Les gardiens ont été arrêtés le 17 octobre et ont été assignés à résidence. Cette enquête a pour l'instant permis d'identifier cinq victimes, toutes incarcérées pour abus et violences sexuelles, perpétrées plus spécifiquement sur des mineur.e.s.
Des violences d'une grande brutalité
Les gardiens sont accusés d'avoir menacé les vies des détenus en question et de les avoir incité à commettre un suicide. Il a aussi été signalé que les gardiens passent à tabac systématiquement les détenus dès leur arrivée en prison. Un des détenus a indiqué qu'après avoir été battu, il a été laissé dans sa cellule sans matelas, obligé de dormir sur le cadre en métal du lit, et également privé d'air frais et de soins médicaux.
Un autre a été traîné hors de sa cellule en pleine nuit, emmené à un autre étage avant d'y être passé à tabac. Quand il essayait de se relever, les gardiens lui tapaient dans les jambes et le poussaient contre le mur.
Des détenus qui ont peur de signaler ces violences
Selon le rapport des détenus remis aux enquêteurs, les gardiens portaient des gants et visaient des parties du corps "molles" telles que l'abdomen afin de battre les détenus sans ne laisser de bleus. Les gardiens veillaient aussi à se tenir loin des caméras de surveillance, les violences étant le plus souvent perpétrées dans les cellules, dans les cages d'escalier et les passages entre les ailes de la prison.
Bien que ces actes de torture se soient déroulés pendant plus d'un an, les détenus sont à peine aller consulter les médecins des centres afin de recevoir des soins médicaux, et quand ils s'y rendaient, ils justifiaient les signes de violences en affirmant qu'elles étaient dues à une chute.
Un rapport de la garante des droits des détenu.e.s alerte les autorités
Les enquêtes, menées par les procureur.e.s publics Paolo Borgna, Enrica Gabetta et Francesco Saverio Pelosi, ont commencé suite au rapport de la garante des droits des détenu.e.s dans la ville de Turin, Monica Gallo, après qu'elle a pris connaissance de plusieurs épisodes de ce type suite à des discussions avec des détenus. Elle a ensuite averti rapidement les autorités.

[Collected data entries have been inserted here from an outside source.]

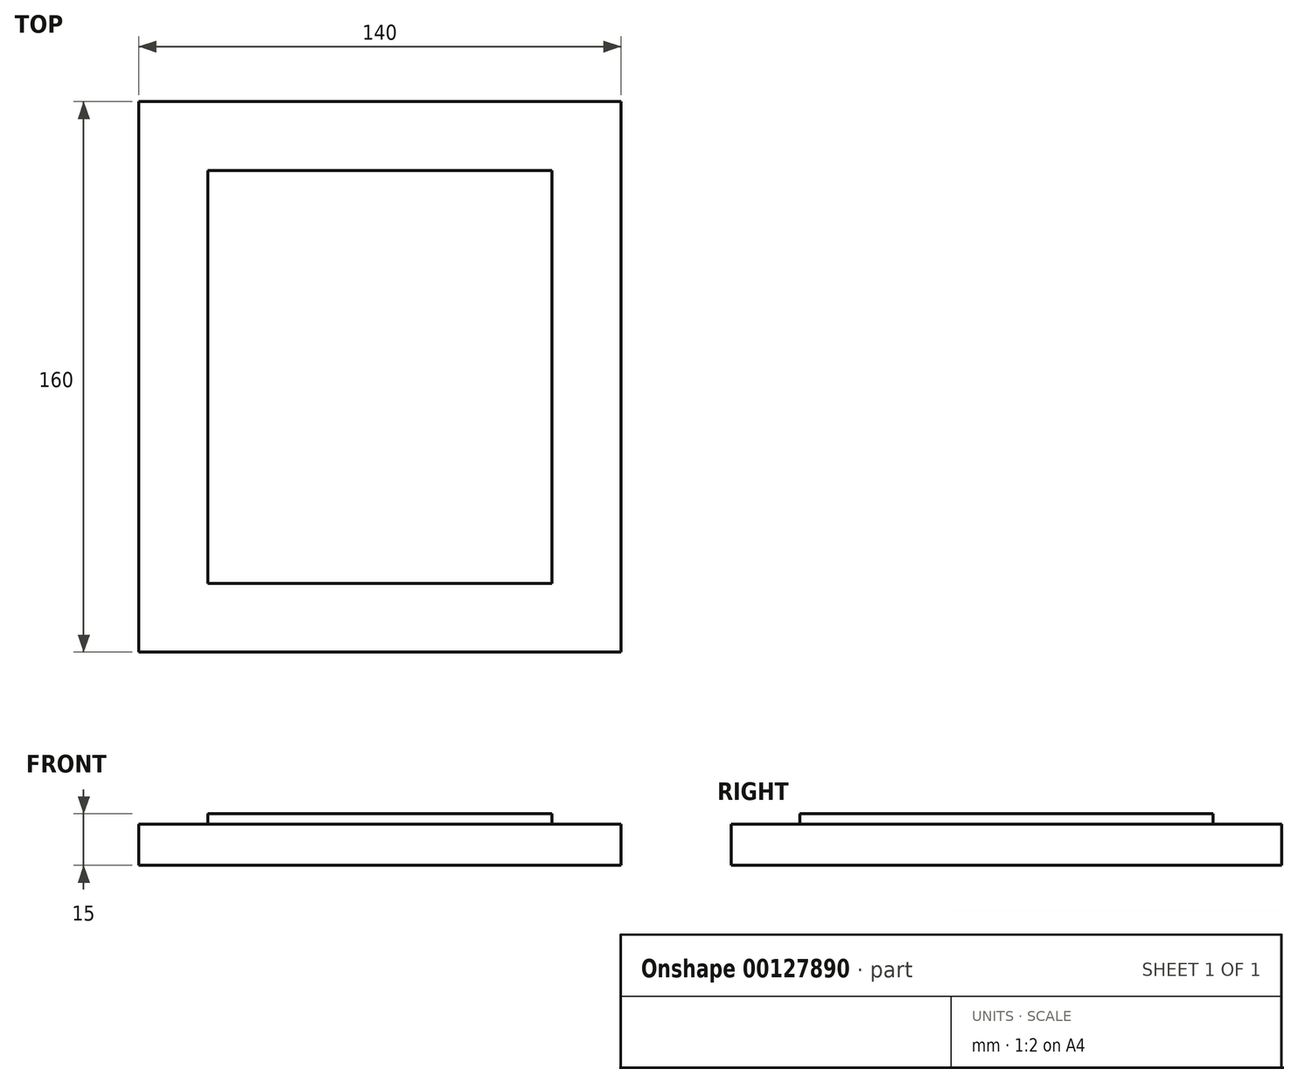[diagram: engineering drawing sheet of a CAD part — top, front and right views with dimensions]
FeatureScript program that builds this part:
annotation { "Feature Type Name" : "Feature", "Feature Type Description" : "" }
export const myFeature = defineFeature(function(context is Context, id is Id, definition is map)
    precondition{}
    {
        {
            var Q0;
            Q0=qCreatedBy(makeId("Top.planeOp"),FACE);
            var sketch = newSketch(context, id + "F0", { "sketchPlane" : qUnion([Q0])});
            skLineSegment(sketch, "E0.bottom", {"start": v(-20, -20) * mm, "end": v(120, -20) * mm});
            skLineSegment(sketch, "E0.top", {"start": v(-20, 140) * mm, "end": v(120, 140) * mm});
            skLineSegment(sketch, "E0.left", {"start": v(-20, -20) * mm, "end": v(-20, 140) * mm});
            skLineSegment(sketch, "E0.right", {"start": v(120, -20) * mm, "end": v(120, 140) * mm});
            skLineSegment(sketch, "E1.bottom", {"start": v(0, 0) * mm, "end": v(100, 0) * mm});
            skLineSegment(sketch, "E1.top", {"start": v(0, 120) * mm, "end": v(100, 120) * mm});
            skLineSegment(sketch, "E1.left", {"start": v(0, 0) * mm, "end": v(0, 120) * mm});
            skLineSegment(sketch, "E1.right", {"start": v(100, 0) * mm, "end": v(100, 120) * mm});
            skSolve(sketch);
        }
        {
            var Q0;
            Q0 = qSketchRegion(id + "F0", true);
            var Q1;
            Q1=makeQuery(id+"F0.imprint","IMPRINT",FACE,{"disambiguationData":[TD([[makeQuery(id+"F0.imprint","IMPRINT",EDGE,{"derivedFrom":sQuery(id+"F0.wireOp",EDGE,"E1.bottom")}),1.0]])]});
            extrude(context, id + "F1", {"entities" : qUnion([Q0, Q1]), "depth" : 2 * mm});
        }
        {
            var Q0;
            Q0=makeQuery(id+"F0.imprint","IMPRINT",FACE,{"disambiguationData":[TD([[makeQuery(id+"F0.imprint","IMPRINT",EDGE,{"derivedFrom":sQuery(id+"F0.wireOp",EDGE,"E1.bottom")}),1.0]])]});
            extrude(context, id + "F2", {"entities" : qUnion([Q0]), "operationType" : NewBodyOperationType.ADD, "depth" : 5 * mm});
        }
        {
            var Q0;
            Q0=makeQuery(id+"F0.imprint","IMPRINT",FACE,{"disambiguationData":[TD([[makeQuery(id+"F0.imprint","IMPRINT",EDGE,{"derivedFrom":sQuery(id+"F0.wireOp",EDGE,"E0.bottom")}),1.0]])]});
            var Q1;
            Q1=makeQuery(id+"F0.imprint","IMPRINT",FACE,{"disambiguationData":[TD([[makeQuery(id+"F0.imprint","IMPRINT",EDGE,{"derivedFrom":sQuery(id+"F0.wireOp",EDGE,"E1.bottom")}),1.0]])]});
            extrude(context, id + "F3", {"entities" : qUnion([Q0, Q1]), "operationType" : NewBodyOperationType.ADD, "oppositeDirection" : true, "depth" : 10 * mm});
        }
    });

Les gardiens accusés d'actes de torture
Les gardiens sont accusés d'actes de torture. Ils sont notamment accusés d'avoir violé l'article 613 bis du Code pénal italien, qui "punit de peines d'emprisonnement allant de quatre à dix ans ans tout personne qui, au moyens de violences, menaces graves ou cruautés, cause des souffrances physiques aiguës ou un traumatisme psychologique vérifiable à une personne privée de sa liberté personnelle".
Le crime de torture a été introduit dans le droit italien en juillet 2017, bien plus tard que les peines prononcées par la Cour européenne des droits de l'Homme contre l'Italie. La loi a cependant été vivement critiquée, jugée peu audacieuse. Les experts de la question ont particulièrement critiqué trois aspects de la loi : la disposition sur la pluralité des comportements violents, la référence à la "vérifiabilité" des traumatismes psychiques ainsi que les délais de prescription ordinaires.
Pas un cas isolé
Ce qu'il s'est passé dans les prisons de Turin ne constitue malheureusement pas un cas isolé. Récemment, la situation dans les prisons s'est progressivement détériorée, et les violences se sont généralisées.
Les politiques et le débat public ont aussi contribué à empoisonner le climat. Au lendemain de l'arrestation des six gardiens de prison, l'ancien ministre de l'Intérieur, Matteo Salvini, a par exemple indiqué que "un État civil punit les erreurs, mais le fait que les mot d'un détenu cause l'arrestation d'un agent de police me met vraiment en rogne. J'exprime donc ma solidarité envers ces six pères de famille".